The other finalist pic is also good, but feels more like an old Sterling Lorence image for Bike mag BITD. Nothing wrong with that of course, but there's some currency in capturing the zeitgeist.
Best of luck.
If I was grading a photography student, JB Liautard would get a better grade, its the better photo; but Ross's is a better subject.
Hayduke Lives!
Respect the vote! These are two shots which bring it all together for the most average riders here (especially when you live in central europe, it´s cold,wet and dark the half of the year ^^).
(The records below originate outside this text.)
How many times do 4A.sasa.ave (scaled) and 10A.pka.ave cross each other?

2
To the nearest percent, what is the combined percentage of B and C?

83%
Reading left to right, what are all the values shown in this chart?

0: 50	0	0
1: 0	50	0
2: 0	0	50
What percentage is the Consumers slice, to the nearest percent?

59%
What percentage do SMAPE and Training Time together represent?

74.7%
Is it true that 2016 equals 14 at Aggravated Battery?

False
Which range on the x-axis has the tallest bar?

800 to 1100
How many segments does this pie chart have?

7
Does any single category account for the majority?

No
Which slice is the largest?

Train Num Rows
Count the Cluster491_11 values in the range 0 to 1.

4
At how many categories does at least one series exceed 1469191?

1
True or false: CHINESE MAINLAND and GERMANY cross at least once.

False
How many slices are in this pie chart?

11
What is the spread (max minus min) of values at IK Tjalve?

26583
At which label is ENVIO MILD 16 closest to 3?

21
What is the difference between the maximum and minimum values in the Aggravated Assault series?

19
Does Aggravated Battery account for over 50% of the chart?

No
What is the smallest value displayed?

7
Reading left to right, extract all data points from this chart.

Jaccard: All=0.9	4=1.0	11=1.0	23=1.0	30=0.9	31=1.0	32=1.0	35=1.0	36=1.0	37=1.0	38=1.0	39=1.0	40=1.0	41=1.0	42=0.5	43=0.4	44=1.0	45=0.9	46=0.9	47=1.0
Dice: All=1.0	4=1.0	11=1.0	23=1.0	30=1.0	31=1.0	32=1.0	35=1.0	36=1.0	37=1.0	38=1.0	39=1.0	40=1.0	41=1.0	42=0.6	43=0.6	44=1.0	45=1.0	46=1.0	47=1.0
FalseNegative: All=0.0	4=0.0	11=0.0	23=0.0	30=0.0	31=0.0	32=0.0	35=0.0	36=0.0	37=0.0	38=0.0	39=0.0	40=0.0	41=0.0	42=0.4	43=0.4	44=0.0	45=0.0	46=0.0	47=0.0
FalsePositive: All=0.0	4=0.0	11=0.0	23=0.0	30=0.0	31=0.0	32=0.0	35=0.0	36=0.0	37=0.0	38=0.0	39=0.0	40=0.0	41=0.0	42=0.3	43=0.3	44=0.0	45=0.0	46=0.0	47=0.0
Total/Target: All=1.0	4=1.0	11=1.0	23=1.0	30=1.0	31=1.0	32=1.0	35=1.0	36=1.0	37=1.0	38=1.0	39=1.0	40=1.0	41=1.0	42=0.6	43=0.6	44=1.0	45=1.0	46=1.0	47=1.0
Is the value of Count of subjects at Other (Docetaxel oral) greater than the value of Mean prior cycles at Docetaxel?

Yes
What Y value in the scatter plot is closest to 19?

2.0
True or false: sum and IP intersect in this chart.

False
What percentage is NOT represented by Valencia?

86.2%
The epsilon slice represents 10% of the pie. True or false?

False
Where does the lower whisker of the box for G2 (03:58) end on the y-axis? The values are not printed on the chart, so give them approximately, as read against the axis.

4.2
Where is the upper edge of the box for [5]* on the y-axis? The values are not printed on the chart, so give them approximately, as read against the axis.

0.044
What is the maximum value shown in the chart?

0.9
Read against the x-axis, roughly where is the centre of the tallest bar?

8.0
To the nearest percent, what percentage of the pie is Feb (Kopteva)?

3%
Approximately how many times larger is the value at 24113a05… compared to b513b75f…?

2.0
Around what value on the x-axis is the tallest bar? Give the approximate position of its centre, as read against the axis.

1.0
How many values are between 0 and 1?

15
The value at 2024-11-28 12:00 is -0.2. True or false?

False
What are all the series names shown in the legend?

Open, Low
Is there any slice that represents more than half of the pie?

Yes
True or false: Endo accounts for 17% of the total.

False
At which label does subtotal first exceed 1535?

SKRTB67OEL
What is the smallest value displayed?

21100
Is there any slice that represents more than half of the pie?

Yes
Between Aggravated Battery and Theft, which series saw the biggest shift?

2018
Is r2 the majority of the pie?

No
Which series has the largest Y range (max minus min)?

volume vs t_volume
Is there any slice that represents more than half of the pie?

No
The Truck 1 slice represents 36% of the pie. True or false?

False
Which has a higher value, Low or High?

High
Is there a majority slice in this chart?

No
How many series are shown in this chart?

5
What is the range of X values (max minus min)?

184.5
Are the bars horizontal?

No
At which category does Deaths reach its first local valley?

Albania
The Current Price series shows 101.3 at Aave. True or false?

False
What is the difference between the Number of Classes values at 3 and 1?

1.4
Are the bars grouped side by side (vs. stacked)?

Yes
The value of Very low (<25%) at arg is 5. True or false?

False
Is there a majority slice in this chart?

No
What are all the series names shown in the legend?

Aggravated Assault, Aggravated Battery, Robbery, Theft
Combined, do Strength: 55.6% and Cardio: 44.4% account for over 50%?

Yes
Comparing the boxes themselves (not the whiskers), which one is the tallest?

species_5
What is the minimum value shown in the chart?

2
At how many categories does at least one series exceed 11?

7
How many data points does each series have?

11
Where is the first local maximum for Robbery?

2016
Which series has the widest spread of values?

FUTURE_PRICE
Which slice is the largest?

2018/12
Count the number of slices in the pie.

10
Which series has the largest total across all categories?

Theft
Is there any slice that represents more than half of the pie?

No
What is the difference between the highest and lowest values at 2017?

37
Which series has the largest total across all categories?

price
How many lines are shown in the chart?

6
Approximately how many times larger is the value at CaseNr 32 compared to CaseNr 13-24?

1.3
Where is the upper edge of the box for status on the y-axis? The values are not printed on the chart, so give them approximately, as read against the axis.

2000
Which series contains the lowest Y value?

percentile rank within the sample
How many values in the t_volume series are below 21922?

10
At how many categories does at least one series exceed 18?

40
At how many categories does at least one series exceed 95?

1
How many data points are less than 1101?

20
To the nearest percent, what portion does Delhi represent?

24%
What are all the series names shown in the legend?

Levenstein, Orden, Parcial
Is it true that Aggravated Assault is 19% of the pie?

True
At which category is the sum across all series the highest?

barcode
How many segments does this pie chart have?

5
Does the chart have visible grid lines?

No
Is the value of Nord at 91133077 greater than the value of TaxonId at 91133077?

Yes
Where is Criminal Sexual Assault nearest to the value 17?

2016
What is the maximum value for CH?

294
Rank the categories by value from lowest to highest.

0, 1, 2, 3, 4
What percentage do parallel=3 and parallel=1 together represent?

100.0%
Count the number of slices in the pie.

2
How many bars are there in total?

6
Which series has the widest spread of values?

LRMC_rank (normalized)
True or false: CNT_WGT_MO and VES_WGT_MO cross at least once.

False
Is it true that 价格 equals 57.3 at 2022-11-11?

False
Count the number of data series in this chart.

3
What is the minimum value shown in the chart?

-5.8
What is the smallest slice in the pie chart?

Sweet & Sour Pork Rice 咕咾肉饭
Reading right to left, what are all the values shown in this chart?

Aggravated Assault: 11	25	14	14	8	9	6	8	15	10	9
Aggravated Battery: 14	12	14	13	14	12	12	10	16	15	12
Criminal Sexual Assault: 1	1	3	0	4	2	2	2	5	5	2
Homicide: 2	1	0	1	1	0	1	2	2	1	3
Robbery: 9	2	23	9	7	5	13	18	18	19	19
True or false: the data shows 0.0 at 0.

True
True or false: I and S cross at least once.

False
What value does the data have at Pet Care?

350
The puddle shot is quite good riding, shralping into the berm an manual out in this sloppy conditions is kinda hard but it´s good fun anyway. Try that, you good-weather or only desert riders, judge afterwards.
The tabletop-one reminds me of riding in the fog and moist early in the morning before, or late after work, shredding your local trails when you have to pack your personal epic shit into the small timeframe between family, work and all the other things you have to do in life.
Well, in my opinion, these are great photos and when i watch them i start to feel them literally.
www.youtube.com/watch?v=ZbSiFk7XrDU
VOTE!!!!!!!
I come to Pinkbike to get away from politics on my news feed. As an engineer I can tell you that these photos are not as structurally sound as some of the other one’s and so I will have no part of an unsafe vote...
/s
Maybe you like the one because the rider doesn´t simply pulls his bar (check the line, see the slop, did you ever ride in conditions like this?), the other for the atmosphere or none of them for nothing. It´s your own opinion, but keep it for yourself before offending other voters.
Have you seen the size of the splash? Water doesn't just fly up and down in a milli second. A manual out of a turn requires the rider to unweight the front wheel mid to the end of the turn so his back wheel has hit the puddle more than the front, thus the water is more behind and to the side.
From higher up in the thread:
m.pinkbike.com/photo/18275852
Not stating my opinion, just trying to be "the other guys advocate" - I think nearly all of them could have deserved a win, incredible talent both of riders and of photographers here.
Fort William and the West Coast of Scotland is the wettest place in Europe. That turn is basically a hole that you turn in so 90% of the time it's a puddle. You've also not actually seen in person how fast Lachlan can ride that turn. So think before you make a stupid presumption.